On another note, I find it interesting and strange that many current composers use sacred texts that they don't seem to understand. The words fit musically, but the feeling of music doesn't seem to relate to the understanding of the text at all. It's just nice to sing in Latin and the available texts are mostly sacred, so that's what they use. I'm never sure what to make of it, and it seems to belittle the texts. Without living in the context of the church, how can one appropriately write sacred music?
on December 18, 2015 9:28am
The language matters, but the theme also matters, I think.
Christmas comes every year around winter concert season.
 
By the way, in Japan, Beethoven's 9th is the equivalent to Messiah in English-speaking countries during winter season.
Though Messiah performed among choirs related to Christian-oriented institutions like private universities and etc, the 9th is far more popular, and has long been considered to be the end of year performing tradition.

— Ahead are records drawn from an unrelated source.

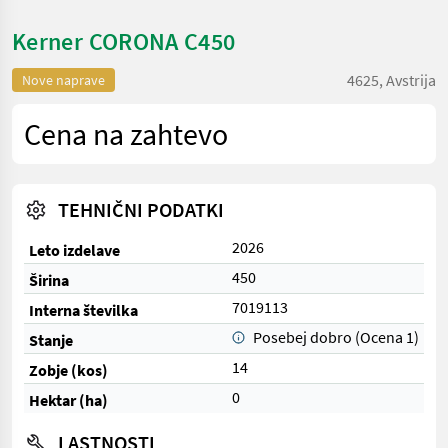
Kerner CORONA C450
4625, Avstrija
Nove naprave
Cena na zahtevo
TEHNIČNI PODATKI
2026
Leto izdelave
450
Širina
7019113
Interna številka
Posebej dobro (Ocena 1)
Stanje
14
Zobje (kos)
0
Hektar (ha)
LASTNOSTI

Conductors, orchestras, soloists, choirs, everyone has something to do ;)
 
Other popluar works like Carmina Burana and Requiems are non-seasonal.
on December 18, 2015 7:27pm
Well...hmmmm, my original query has generated a good bit of thought and discussion!  But I'm still pondering the original question.  I've gotten some helpful insights and especially liked Andrey's bringing up the subject of employing idiom in texts.  Though we don't see much of that in classical sacred music, it IS a significant issue in the field of translation of texts.  The translator already faces the challenge of fitting text to music before having to deal with accuracy of meaning.  Sometimes when a translated text simply doesn't make good sense, there was an idiom translated literally.  I'm shall presume that Messiah being in English has contributed to it's popularity.  I appreciate all who gave thought it and made the effort to share.    
on December 21, 2015 8:46am
Dear George! You write: "The translator already faces the challenge of fitting text to music before having to deal with accuracy of meaning", referring to me. Probably I was misunderstood. Contrary, first I always translate text properly using transformation of ancient idioms to the modern ones, and only then I begin to write music to a "consensus" text, understandable to a modern reader (or singer). Once I met a man passing by our repetition room for choir. He did not distinguish the words of Psalm through closed door. But afterwards meeting me he said me that he heared Psalm 50 (51 in Masoret numbering). I asked him why he knew it without understanding the words. He answered: "Melody (tune) told me".
 
Dear George! In your present post of December 14 you say: "Certainly much of that comes from the music itself". You are right and bright. 
 
Sincerely.
on December 20, 2015 11:19am
Here's an interesting short article about the genesis and premiere (April 13, 1742) of Handel's Messiah (it had nothing to do with celebrating Christmas):
 
 
"Handel's Messiah: Sacred or Profane?" is a very interesting article, as well:
 
 
on December 21, 2015 4:58am
That is correct. The original performance of "Messiah" took place close to Easter.
I find it interesting that no one has mentioned Mozart's German translation of the piece. It gets performed occasionally in the Chicago Area but the English version is more frequently heard.